Em qualquer análise ou abordagem do livro “Ecce homo”, de Friedrich Nietzsche, é difícil encontrar alguma referência à sua crítica ao consumo de carne.
Embora a obra tenha sido publicada em 1908, ou seja, alguns anos após a morte de Nietzsche, sua crítica foi registrada em 1888.
À época, Nietzsche, ao refletir sobre o consumo de carne na Alemanha, definiu o “espírito alemão” como uma indigestão, vendo na carne também um mal.
Mas, segundo ele, que também faz crítica similar em relação à França, pior era a dieta inglesa, que ele apontou como uma equivocada espécie de “retorno à natureza”.
“Ou seja, ao canibalismo, [que] repugna profundamente ao meu instinto”, consta no capítulo “Por que sou tão inteligente”.
Há críticas semelhantes em “Uma defesa da dieta natural”, do poeta inglês Percy Bysshe Shelley e em “Canto XVII”, de “Don Juan”, do poeta inglês Lord Byron.
Eles criticam a crescente relação estabelecida entre a dieta inglesa e a matança de animais, principalmente Shelley, que dedicou o ensaio à sua oposição ao consumo de animais.
As observações críticas de Nietzsche sobre a carne são marcadas também por observações sobre o estado físico/espiritual quando ele referencia o impacto da carne como negativo. “Parece-me que ela dota o espírito de pés pesados.”
Essa última relação feita por Nietzsche pode ter sido influenciada por seu interesse pelo budismo, que ele cita de forma elogiosa em “O anticristo”, também escrito em 1888 e publicado em 1895.
É notório também que a menção crítica de Nietzsche a um “retorno ao canibalismo”, em referência a uma dieta rica em carnes, só pode surgir pelo reconhecimento de que se quem comemos são animais, não podemos ignorar que também somos.

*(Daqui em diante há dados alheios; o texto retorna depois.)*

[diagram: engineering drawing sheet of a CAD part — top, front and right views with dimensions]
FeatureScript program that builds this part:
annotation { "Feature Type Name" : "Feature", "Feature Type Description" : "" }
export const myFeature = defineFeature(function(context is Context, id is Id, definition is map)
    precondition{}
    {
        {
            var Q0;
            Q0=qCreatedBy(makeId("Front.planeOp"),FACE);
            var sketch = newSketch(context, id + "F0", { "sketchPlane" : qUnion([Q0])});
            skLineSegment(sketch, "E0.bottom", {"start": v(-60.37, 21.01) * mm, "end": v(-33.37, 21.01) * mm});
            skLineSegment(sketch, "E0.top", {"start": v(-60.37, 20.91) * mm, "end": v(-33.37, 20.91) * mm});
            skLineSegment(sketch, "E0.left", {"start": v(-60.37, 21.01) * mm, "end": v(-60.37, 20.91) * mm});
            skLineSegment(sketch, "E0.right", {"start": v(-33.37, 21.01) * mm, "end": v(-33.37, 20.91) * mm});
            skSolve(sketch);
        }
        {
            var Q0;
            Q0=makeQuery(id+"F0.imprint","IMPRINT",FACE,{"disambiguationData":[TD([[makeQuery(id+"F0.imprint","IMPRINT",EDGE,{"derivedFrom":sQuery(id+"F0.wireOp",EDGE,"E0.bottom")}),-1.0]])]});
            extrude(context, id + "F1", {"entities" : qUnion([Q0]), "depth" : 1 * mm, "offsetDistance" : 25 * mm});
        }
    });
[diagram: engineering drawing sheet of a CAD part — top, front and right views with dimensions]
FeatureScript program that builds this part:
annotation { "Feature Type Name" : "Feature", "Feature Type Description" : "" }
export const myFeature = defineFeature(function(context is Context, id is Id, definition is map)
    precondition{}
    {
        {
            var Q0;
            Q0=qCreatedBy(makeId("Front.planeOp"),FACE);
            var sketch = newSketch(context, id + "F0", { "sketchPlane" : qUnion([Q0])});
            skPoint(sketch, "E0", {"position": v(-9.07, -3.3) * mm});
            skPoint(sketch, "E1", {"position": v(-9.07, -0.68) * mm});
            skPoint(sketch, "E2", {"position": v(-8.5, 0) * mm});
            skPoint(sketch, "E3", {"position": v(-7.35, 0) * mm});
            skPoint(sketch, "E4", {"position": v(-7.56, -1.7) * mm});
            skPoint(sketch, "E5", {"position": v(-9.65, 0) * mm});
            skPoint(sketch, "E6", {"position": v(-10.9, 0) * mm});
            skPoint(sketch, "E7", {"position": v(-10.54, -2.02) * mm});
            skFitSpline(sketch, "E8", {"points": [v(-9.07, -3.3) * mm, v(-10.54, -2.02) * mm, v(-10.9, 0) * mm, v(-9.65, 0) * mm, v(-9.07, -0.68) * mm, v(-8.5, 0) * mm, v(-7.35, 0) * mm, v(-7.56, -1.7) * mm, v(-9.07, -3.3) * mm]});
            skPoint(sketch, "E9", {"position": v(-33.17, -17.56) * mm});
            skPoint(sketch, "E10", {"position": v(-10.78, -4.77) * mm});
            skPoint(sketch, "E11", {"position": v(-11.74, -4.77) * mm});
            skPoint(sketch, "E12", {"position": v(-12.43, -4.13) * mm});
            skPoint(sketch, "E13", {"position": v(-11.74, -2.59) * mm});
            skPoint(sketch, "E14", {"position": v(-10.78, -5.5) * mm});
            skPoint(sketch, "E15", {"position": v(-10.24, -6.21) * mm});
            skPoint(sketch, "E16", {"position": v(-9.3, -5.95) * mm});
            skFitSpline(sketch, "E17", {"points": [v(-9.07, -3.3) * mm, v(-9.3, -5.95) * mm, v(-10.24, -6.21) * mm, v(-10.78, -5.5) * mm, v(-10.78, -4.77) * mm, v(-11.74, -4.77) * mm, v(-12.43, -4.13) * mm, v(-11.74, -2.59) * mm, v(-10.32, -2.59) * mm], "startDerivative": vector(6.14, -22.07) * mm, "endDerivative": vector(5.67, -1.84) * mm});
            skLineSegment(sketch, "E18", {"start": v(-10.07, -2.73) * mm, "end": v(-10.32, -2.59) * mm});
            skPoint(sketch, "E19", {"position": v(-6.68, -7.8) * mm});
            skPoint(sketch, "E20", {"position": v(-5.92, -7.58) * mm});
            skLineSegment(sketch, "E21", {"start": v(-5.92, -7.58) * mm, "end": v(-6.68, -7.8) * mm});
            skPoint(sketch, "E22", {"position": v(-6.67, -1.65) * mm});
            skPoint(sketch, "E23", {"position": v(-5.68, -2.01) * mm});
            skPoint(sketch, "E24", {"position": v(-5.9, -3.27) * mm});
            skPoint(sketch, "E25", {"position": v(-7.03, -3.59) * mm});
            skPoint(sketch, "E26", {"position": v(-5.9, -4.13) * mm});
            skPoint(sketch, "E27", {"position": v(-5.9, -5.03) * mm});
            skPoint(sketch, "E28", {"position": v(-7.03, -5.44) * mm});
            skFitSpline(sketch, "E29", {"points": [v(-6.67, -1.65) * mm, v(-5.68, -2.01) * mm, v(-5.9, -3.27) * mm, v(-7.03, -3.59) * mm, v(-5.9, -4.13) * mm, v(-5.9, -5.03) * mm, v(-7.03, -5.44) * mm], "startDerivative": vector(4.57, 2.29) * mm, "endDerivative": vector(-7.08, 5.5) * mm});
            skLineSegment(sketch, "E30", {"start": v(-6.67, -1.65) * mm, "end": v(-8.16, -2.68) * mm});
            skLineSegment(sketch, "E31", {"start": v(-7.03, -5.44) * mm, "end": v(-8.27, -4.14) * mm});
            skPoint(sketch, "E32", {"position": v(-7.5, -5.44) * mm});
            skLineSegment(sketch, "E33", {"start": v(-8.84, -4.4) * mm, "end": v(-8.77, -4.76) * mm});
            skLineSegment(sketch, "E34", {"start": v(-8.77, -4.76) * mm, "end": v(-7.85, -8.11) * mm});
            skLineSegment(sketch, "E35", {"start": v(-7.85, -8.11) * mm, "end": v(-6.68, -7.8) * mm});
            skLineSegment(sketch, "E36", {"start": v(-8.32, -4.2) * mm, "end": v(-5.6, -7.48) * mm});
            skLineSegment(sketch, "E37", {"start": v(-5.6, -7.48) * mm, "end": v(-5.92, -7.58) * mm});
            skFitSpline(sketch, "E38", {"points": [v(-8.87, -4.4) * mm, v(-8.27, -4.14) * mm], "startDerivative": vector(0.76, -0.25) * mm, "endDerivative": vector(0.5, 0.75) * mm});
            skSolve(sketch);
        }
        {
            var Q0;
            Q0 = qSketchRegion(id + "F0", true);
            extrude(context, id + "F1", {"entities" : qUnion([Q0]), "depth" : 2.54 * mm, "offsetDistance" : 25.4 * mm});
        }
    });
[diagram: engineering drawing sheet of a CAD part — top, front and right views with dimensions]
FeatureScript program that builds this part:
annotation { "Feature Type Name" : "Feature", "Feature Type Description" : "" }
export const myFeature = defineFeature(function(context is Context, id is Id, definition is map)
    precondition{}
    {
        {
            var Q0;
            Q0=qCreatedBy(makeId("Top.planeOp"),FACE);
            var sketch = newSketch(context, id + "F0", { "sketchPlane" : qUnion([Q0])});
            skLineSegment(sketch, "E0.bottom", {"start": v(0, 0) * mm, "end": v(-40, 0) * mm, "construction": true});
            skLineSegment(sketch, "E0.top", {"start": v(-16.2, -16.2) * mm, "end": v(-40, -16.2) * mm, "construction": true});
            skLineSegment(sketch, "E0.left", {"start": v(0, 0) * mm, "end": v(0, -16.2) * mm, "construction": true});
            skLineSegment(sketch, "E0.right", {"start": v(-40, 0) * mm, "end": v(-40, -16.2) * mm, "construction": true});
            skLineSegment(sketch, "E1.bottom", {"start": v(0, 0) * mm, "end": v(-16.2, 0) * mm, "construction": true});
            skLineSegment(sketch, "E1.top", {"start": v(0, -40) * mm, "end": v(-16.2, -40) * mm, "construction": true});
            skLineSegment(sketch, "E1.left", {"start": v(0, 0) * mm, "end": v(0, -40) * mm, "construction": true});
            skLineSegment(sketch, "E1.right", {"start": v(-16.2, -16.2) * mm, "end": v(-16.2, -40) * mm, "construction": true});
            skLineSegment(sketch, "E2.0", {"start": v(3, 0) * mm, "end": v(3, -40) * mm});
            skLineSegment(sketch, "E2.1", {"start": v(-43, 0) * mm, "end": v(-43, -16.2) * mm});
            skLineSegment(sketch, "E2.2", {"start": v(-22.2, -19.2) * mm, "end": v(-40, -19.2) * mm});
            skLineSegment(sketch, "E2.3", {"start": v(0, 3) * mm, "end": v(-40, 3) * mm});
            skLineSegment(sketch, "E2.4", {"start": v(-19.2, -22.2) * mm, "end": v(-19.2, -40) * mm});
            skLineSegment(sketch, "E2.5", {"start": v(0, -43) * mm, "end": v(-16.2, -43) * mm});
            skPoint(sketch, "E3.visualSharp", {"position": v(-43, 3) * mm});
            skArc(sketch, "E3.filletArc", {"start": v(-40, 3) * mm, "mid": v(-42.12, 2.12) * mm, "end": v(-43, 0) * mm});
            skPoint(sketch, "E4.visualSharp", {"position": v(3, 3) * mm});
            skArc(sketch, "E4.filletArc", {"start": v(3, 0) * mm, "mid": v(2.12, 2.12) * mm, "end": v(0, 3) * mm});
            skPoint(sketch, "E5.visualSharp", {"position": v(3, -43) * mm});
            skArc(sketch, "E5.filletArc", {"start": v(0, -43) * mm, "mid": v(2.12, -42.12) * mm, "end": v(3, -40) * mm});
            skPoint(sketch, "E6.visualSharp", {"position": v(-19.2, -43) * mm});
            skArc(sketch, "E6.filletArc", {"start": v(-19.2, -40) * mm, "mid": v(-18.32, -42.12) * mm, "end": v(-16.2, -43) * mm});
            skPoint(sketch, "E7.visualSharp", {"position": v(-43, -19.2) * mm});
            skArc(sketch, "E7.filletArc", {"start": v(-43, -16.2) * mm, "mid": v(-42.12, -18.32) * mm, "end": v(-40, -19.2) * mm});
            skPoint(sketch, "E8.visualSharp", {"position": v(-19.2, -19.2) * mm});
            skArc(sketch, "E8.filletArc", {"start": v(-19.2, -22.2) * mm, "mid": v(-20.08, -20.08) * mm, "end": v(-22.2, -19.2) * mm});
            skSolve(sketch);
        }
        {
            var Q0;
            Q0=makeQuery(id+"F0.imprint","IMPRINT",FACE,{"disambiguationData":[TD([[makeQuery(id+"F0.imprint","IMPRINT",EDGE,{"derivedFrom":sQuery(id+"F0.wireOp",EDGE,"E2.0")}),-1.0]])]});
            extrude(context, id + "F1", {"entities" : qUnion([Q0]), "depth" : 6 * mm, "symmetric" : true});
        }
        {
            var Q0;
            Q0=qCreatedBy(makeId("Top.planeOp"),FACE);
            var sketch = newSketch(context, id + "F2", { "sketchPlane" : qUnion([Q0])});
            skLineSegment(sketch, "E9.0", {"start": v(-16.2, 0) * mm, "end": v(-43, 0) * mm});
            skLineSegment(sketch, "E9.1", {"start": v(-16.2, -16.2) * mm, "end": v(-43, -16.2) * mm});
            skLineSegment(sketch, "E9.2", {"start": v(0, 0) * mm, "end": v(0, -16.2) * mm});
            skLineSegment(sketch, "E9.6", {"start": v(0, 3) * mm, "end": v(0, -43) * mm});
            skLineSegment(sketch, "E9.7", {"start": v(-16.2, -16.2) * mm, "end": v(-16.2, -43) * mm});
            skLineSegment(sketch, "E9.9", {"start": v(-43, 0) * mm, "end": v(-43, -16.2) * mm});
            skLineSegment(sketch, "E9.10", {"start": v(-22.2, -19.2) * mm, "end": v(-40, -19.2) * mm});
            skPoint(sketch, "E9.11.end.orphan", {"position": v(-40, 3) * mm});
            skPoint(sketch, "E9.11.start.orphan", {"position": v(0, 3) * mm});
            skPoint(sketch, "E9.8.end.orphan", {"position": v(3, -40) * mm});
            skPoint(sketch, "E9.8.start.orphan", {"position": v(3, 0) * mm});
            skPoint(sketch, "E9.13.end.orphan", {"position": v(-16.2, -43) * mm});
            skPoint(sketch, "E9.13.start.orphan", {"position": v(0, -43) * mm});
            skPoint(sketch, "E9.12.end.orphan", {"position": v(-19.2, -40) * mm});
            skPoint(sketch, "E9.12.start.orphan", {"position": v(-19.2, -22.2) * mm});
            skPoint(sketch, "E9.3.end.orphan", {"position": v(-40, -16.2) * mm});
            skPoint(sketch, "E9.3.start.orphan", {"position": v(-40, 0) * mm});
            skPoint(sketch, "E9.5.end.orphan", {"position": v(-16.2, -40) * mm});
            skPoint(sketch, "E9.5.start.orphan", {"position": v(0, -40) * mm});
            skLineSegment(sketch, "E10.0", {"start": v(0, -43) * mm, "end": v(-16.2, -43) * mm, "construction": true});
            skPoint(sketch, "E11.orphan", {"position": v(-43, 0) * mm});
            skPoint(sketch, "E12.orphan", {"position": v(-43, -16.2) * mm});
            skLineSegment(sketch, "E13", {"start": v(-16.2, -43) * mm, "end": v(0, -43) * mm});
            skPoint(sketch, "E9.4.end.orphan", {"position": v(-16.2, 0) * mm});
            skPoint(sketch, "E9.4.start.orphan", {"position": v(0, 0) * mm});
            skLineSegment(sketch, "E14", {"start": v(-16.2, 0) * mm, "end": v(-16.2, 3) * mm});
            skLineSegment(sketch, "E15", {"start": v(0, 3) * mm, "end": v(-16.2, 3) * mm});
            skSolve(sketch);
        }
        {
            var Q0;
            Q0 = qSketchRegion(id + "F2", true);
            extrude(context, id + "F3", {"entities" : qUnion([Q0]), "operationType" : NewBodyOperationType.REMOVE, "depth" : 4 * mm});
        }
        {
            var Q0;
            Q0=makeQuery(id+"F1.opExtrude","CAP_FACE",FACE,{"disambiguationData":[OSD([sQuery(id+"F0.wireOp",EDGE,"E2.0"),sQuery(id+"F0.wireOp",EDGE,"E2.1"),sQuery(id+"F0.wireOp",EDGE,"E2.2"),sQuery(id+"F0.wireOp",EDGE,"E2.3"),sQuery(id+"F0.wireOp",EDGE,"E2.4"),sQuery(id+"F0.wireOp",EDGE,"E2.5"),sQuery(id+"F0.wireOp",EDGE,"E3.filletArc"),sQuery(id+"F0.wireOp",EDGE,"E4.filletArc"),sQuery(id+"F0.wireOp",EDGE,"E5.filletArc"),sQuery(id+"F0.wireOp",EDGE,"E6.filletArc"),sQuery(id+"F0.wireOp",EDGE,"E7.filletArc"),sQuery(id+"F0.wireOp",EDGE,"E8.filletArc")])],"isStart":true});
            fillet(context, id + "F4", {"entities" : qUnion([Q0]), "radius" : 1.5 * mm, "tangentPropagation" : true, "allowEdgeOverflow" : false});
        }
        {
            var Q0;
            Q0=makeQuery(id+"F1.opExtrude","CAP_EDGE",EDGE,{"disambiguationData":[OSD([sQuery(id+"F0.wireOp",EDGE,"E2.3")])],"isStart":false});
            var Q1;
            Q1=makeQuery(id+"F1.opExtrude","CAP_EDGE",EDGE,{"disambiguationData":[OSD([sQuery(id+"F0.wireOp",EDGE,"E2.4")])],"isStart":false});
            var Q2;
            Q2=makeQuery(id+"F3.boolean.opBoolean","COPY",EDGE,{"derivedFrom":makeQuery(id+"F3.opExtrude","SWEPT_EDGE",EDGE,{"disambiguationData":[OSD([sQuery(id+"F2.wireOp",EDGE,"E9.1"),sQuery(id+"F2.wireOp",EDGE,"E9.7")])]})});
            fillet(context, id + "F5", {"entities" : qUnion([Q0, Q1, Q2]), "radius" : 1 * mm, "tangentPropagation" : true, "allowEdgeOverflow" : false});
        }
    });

Logo o canibalismo subsiste na prática de animais comendo animais. Ademais, o próprio dizer “repugnar o instinto” nega o sentido normalizado do que é inerente ou não ao instinto e que se estende às importâncias alimentícias. Assim Nietzsche, se referencia um mal estar, o faz também de forma provocativa.
Sua crítica também se estende às bebidas alcoólicas, embora ele a faça de forma estritamente pessoal, considerando como o álcool impacta nele.
Há então uma diferença em relação às suas observações que envolvem o consumo de carne, que não restringem-se ao individual porque não são apenas sobre sua experiência, mas sobre sua percepção da dieta como hábito coletivo.
Referência
NIETZSCHE, F. Ecce homo. Ed. bolso. São Paulo: Companhia das Letras, 2020.